Vectronom, comunque, appartiene abbastanza alla seconda categoria. È un gioco di piattaforme, più o meno, in cui si controlla una specie di piramide impegnata a trotterellare in giro per livelli compatti, dalle dimensioni quasi sempre modeste, che propongono un obiettivo primario (arrivare fino in fondo) e diversi obiettivi facoltativi (raccogliere i collezionabili, procedere a ritmo di musica, morire il meno possibile). L’elemento musicale si lega al gameplay nella misura in cui il ritmo delle tracce che accompagna l’azione detta l’evolversi del livello, fra piattaforme che si spostano, mutano, ruotano, appaiono, scompaiono, ostacoli mortali che si palesano nei luoghi e nei momenti meno opportuni e altre sciccherie. È possibile, volendo, giocare ignorando completamente il ritmo e basandosi solo su occhi, riflessi, intuito, ma se ci si lascia trasportare dalla musica, si batte il piedino e si coordinano movimenti e pianificazione con le note, diventa tutto più semplice, chiaro, leggibile, affrontabile. E si fanno più punti, come detto, dato che il gioco ci valuta in base a quanto siamo stati precisi nel seguire i battiti.

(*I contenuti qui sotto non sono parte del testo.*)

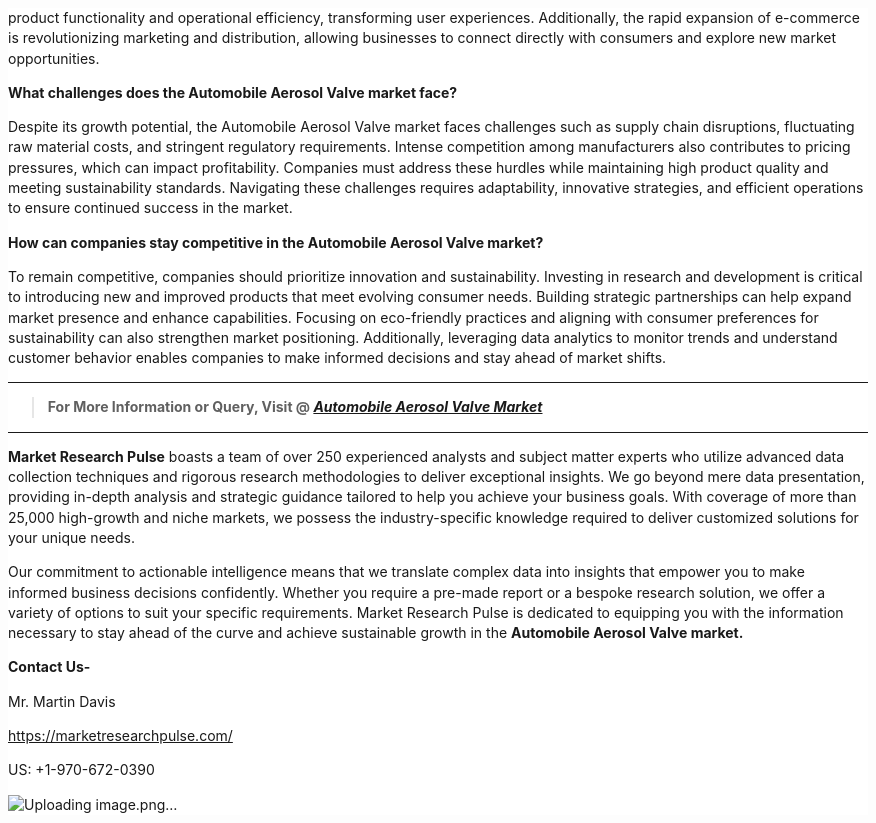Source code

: product functionality and operational efficiency, transforming user experiences. Additionally, the rapid expansion of e-commerce is revolutionizing marketing and distribution, allowing businesses to connect directly with consumers and explore new market opportunities.</p><p><strong>What challenges does the Automobile Aerosol Valve market face?</strong></p><p>Despite its growth potential, the Automobile Aerosol Valve market faces challenges such as supply chain disruptions, fluctuating raw material costs, and stringent regulatory requirements. Intense competition among manufacturers also contributes to pricing pressures, which can impact profitability. Companies must address these hurdles while maintaining high product quality and meeting sustainability standards. Navigating these challenges requires adaptability, innovative strategies, and efficient operations to ensure continued success in the market.</p><p><strong>How can companies stay competitive in the Automobile Aerosol Valve market?</strong></p><p>To remain competitive, companies should prioritize innovation and sustainability. Investing in research and development is critical to introducing new and improved products that meet evolving consumer needs. Building strategic partnerships can help expand market presence and enhance capabilities. Focusing on eco-friendly practices and aligning with consumer preferences for sustainability can also strengthen market positioning. Additionally, leveraging data analytics to monitor trends and understand customer behavior enables companies to make informed decisions and stay ahead of market shifts.</p><hr /><blockquote><p><strong>For More Information or Query, Visit @&nbsp;<em><a href="https://marketresearchpulse.com/report/98597/automobile-aerosol-valve-market?utm_source=Linkedin&utm_medium=020">Automobile Aerosol Valve Market</a></em></strong></p></blockquote><hr /><p><strong>Market Research Pulse</strong> boasts a team of over 250 experienced analysts and subject matter experts who utilize advanced data collection techniques and rigorous research methodologies to deliver exceptional insights. We go beyond mere data presentation, providing in-depth analysis and strategic guidance tailored to help you achieve your business goals. With coverage of more than 25,000 high-growth and niche markets, we possess the industry-specific knowledge required to deliver customized solutions for your unique needs.</p><p>Our commitment to actionable intelligence means that we translate complex data into insights that empower you to make informed business decisions confidently. Whether you require a pre-made report or a bespoke research solution, we offer a variety of options to suit your specific requirements. Market Research Pulse is dedicated to equipping you with the information necessary to stay ahead of the curve and achieve sustainable growth in the <strong>Automobile Aerosol Valve market.</strong></p><p><strong>Contact Us-</strong></p><p>Mr. Martin Davis</p><p>https://marketresearchpulse.com/</p><p>US: +1-970-672-0390</p>
![Uploading image.png…]()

Il gioco è, sostanzialmente, tutto qui. Ci sono delle modalità extra che si sbloccano dopo averlo completato e c’è un multiplayer competitivo che ci sbatte tutti nello stesso livello, contemporaneamente, intenti a muoverci verso l’uscita più velocemente degli altri, mentre ci si passa attraverso e, quindi, ci si fa incrociare ancora di più gli occhi. L’esperienza, se la inquadriamo come un classico “ci gioco dall’inizio alla fine”, è obiettivamente piuttosto breve, ma d’altra parte la brevità è forse parte integrante della sua natura. Che senso avrebbe tirarla eccessivamente per le lunghe? Io sono arrivato ai titoli di coda nel giro di circa un’ora e mezza e, per quanto ne sia uscito soddisfatto, certo, un’ora di gioco può essere pochino, per i dieci euro scarsi richiesti all’ingresso. Ma d’altra parte, anche senza tirare in ballo il fatto che io sono più bravo di voi e voi ci metterete di più, anche senza metterci qui a dire che il mondo è pieno di giochi da quindici euro che durano a malapena il doppio, la gioia di Vectronom sta nel giocarci e rigiocarci allo sfinimento, inseguendo la prestazione perfetta in ogni livello, pasticciando con le modalità extra e magari cimentandosi nel multiplayer. A quel punto, altro che un’ora e mezza.